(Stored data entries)
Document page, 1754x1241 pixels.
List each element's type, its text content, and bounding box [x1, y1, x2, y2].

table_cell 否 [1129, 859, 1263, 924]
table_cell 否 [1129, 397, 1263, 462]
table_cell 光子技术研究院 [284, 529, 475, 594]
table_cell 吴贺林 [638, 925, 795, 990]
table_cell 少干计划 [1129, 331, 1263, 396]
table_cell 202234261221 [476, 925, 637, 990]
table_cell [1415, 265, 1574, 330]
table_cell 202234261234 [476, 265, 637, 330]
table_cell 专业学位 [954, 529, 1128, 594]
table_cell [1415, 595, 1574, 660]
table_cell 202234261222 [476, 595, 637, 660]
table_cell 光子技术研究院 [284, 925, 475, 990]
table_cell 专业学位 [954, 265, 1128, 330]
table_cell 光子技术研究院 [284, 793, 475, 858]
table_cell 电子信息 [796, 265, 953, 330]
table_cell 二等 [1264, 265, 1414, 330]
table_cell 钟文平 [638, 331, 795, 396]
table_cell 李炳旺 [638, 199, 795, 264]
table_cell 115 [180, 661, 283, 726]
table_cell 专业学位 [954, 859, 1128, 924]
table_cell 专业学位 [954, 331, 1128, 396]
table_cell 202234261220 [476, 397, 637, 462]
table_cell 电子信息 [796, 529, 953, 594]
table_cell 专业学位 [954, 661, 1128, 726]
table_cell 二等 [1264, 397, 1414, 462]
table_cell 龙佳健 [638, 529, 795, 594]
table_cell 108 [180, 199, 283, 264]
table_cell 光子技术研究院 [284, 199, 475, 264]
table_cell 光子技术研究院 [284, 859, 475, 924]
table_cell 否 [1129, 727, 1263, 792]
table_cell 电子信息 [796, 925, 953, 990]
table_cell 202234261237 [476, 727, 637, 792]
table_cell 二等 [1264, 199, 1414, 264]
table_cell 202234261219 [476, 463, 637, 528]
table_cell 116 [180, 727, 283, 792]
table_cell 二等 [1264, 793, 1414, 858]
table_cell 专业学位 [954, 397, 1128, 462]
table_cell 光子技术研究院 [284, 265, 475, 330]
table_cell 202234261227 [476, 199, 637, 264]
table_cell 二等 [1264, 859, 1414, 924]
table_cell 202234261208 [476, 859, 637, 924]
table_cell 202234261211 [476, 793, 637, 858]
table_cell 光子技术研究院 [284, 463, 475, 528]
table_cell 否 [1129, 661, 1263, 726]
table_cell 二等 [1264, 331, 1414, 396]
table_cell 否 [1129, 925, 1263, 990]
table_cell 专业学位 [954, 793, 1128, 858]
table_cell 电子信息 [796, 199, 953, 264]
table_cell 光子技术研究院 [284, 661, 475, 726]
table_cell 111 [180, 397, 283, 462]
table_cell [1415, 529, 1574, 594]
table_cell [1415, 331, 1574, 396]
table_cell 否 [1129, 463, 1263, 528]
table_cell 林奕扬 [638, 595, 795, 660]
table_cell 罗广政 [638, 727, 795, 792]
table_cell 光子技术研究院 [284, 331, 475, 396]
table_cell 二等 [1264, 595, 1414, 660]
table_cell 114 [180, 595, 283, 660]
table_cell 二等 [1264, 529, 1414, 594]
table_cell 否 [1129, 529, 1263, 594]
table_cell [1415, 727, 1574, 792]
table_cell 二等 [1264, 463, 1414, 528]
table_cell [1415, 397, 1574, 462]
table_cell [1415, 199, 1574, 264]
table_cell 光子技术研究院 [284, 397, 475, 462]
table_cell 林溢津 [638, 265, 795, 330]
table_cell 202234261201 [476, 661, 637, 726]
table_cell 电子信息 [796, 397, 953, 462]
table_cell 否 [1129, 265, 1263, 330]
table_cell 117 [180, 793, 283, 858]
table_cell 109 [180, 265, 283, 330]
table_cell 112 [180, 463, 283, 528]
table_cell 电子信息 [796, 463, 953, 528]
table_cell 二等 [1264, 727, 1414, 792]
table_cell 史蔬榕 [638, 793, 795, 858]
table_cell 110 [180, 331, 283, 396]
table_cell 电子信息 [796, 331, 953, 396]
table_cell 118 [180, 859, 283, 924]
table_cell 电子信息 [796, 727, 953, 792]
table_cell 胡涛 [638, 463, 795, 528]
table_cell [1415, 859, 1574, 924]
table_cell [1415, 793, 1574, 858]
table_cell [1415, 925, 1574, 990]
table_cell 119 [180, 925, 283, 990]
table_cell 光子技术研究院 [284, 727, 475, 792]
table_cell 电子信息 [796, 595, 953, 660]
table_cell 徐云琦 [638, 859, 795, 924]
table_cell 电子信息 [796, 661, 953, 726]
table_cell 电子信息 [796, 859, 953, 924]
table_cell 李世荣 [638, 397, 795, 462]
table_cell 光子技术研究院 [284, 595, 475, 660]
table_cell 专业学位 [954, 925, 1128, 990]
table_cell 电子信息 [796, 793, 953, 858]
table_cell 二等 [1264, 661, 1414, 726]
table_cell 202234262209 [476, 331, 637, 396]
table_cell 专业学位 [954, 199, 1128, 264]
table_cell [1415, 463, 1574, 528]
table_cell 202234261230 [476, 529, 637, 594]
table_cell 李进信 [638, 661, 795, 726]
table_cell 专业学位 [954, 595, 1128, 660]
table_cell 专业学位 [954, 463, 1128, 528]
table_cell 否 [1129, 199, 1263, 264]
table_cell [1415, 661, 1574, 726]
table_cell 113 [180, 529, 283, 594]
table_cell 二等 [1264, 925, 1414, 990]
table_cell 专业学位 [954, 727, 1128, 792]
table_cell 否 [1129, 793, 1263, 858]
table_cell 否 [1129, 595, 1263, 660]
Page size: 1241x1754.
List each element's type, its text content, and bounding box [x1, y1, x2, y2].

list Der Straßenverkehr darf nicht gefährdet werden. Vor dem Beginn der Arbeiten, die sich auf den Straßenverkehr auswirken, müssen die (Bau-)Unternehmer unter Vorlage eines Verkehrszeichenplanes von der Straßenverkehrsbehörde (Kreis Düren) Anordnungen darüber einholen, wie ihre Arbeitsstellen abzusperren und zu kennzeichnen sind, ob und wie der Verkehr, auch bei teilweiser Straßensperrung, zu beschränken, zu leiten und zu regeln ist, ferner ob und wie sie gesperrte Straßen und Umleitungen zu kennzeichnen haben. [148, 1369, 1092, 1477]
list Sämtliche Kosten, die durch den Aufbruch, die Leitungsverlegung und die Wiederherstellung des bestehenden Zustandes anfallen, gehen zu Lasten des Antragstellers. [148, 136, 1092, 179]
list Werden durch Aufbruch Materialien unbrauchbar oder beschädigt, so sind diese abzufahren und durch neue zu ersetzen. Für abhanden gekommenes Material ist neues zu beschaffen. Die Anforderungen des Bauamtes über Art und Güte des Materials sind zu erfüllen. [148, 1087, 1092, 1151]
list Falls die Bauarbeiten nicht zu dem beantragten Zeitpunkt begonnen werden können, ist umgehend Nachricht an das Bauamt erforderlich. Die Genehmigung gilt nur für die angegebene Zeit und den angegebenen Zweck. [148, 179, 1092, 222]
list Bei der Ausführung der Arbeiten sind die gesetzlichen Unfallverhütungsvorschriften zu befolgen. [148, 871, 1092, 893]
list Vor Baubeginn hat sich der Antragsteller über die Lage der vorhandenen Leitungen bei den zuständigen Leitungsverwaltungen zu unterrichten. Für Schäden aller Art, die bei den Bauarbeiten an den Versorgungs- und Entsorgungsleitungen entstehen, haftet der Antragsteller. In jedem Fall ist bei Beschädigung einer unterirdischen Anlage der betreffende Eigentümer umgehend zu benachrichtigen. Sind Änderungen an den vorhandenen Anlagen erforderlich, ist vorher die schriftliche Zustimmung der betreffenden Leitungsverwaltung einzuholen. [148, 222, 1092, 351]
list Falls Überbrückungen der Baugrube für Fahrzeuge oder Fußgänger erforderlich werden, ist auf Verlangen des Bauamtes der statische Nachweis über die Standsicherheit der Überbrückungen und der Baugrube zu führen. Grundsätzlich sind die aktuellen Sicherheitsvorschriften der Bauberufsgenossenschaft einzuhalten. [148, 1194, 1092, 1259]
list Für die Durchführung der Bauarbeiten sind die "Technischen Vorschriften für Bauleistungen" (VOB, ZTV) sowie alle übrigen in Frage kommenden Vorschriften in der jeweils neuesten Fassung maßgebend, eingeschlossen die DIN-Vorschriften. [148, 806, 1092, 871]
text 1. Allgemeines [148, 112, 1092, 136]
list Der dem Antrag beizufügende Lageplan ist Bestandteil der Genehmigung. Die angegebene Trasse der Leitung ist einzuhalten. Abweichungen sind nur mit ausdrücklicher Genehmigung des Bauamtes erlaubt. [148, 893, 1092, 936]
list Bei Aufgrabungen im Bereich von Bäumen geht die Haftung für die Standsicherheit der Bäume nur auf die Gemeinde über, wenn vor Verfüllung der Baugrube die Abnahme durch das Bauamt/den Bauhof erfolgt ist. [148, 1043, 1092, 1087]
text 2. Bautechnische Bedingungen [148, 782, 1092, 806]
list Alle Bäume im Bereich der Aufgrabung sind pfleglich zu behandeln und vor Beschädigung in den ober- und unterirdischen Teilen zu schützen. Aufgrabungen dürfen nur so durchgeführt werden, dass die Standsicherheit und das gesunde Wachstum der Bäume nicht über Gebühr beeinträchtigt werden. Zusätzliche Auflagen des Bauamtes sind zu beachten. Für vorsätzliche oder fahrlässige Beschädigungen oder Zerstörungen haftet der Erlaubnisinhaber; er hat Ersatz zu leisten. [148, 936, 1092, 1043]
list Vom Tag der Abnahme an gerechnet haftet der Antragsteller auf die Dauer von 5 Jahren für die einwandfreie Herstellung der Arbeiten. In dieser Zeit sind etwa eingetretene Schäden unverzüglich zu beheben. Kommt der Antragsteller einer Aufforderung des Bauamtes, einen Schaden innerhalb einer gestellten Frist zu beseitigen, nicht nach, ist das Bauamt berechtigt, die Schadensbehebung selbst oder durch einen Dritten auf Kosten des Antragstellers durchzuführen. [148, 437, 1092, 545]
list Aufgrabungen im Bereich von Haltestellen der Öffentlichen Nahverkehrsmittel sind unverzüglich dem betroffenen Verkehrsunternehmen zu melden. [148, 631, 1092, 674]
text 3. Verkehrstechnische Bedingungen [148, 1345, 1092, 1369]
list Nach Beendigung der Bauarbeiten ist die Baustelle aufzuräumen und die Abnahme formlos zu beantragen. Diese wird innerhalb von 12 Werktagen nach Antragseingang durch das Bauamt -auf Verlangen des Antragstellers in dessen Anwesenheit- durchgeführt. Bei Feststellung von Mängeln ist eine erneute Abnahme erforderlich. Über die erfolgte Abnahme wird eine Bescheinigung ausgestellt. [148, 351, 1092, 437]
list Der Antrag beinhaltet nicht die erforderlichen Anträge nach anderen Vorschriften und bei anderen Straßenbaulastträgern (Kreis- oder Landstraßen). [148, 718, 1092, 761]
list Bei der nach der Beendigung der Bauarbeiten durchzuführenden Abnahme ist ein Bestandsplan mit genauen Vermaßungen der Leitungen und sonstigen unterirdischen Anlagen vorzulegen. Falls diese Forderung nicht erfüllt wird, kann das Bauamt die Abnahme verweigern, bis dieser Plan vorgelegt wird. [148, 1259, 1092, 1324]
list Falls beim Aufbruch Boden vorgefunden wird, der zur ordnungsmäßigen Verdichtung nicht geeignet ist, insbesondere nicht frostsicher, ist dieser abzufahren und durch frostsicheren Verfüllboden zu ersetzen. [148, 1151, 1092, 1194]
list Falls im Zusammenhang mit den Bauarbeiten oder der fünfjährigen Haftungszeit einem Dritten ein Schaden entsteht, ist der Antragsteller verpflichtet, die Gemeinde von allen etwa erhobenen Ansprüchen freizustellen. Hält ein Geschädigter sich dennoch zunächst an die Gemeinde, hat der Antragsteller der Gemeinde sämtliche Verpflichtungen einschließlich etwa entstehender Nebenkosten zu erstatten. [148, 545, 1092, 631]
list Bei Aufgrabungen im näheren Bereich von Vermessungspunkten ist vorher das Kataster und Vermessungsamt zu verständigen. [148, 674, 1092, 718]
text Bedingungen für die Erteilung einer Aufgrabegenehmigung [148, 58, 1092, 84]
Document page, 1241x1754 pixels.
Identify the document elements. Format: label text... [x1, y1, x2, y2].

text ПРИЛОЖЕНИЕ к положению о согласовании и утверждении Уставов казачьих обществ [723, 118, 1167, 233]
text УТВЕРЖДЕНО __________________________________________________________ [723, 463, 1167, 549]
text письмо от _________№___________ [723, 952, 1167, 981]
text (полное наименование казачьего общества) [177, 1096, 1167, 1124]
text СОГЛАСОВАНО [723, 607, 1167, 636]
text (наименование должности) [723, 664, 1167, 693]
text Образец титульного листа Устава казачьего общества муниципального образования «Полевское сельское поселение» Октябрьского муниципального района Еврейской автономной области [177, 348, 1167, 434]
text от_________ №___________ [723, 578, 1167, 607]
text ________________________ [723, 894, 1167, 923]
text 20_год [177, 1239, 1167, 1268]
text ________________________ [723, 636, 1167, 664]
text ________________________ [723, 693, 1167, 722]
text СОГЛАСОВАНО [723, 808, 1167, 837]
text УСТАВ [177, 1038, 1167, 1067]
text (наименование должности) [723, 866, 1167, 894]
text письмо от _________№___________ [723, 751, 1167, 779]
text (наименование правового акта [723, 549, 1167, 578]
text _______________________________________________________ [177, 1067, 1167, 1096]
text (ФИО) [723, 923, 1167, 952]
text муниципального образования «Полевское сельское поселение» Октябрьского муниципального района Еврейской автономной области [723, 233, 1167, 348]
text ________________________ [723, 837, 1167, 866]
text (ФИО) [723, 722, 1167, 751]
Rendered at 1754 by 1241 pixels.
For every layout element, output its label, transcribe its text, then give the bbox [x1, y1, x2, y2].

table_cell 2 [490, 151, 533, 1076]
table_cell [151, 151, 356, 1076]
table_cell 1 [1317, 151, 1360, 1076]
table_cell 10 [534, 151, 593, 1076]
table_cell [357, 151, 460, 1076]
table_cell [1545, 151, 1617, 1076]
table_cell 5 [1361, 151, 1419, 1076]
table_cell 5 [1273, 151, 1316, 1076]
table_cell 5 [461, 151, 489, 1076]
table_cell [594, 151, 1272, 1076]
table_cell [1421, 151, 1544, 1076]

WHAT IS EXPECTED –
From the data above, state how many lines hold the string "образования", and give the number without other words.

ANSWER BOX –
2